Minutos depois, Rudson invadiu a igreja. Ele atirou contra Rosângela e Antônio, que não resistiram aos ferimentos e morreram. A intenção dele, segundo a polícia, era matar o pastor Evandro Rama, mas como ele fugiu com a ajuda de fiéis, alvejou o pai dele, Antônio Rama.
Rudson ainda rendeu outra fiel e a manteve sob ameaça. A Polícia Militar chegou ao local da ocorrência e tentou negociar. Nervoso, ele disparou contra Marilene, a quarta vítima. Rudson acabou baleado por um policial.
O atirador foi autuado por quatro homicídios qualificados por motivação fútil e tentativa de homicídio devido à ameaça ao pastor Evandro Rama.

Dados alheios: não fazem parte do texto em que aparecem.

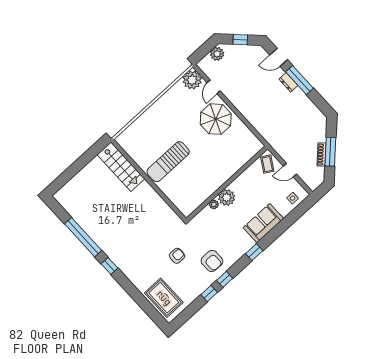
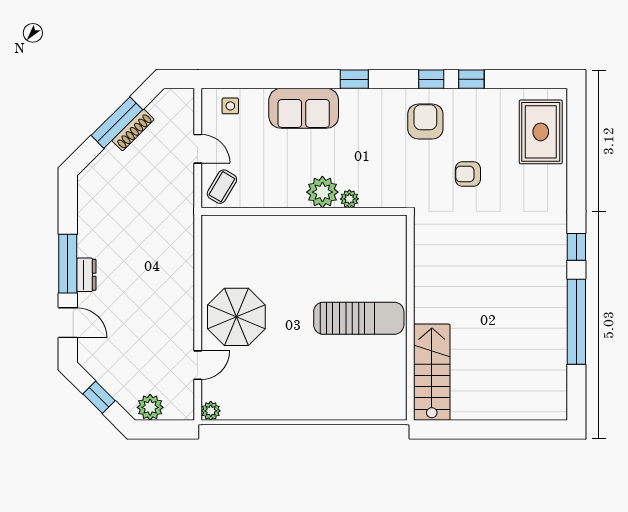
plant: (192, 80) -> (211, 411), width x0.53, depth x0.53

Veja quem são as vítimas do ataque:
– Heloísa Vieira de Andrade
Ela era ex-namorada do atirador e morreu ao ser golpeada com um canivete no pescoço. Heloísa trabalhava como coaching, dava treinamentos em empresas e palestras. A vítima estava na casa dos familiares de Rudson quando foi morta.
– Rosângela Albernaz
Era fiel da Igreja Batista Shalom e proprietária de uma lanchonete que fica a um quarteirão do local. Segundo a Polícia Militar, a vítima, de 50 anos, tinha duas filhas e estava na reunião junto com o marido quando ocorreu o ataque.
– Antônio Rama
Aposentado, Antônio morreu aos 67 anos. Membro da igreja e pai do pastor Evandro Rama, que celebrava o culto na hora do crime. Com base em informações da PM, o atirador entrou na Igreja Batista Shalom procurando pelo líder religioso e atirou contra o pai dele por vingança.
– Marilene Marins de Melo Neves
Fiel da igreja, Marilene trabalhava como serviços gerais na Escola Municipal Coraci Meireles e auxiliava na cantina da Creche Domingas de Oliveira. Ela era casada, tinha filhos e um neto.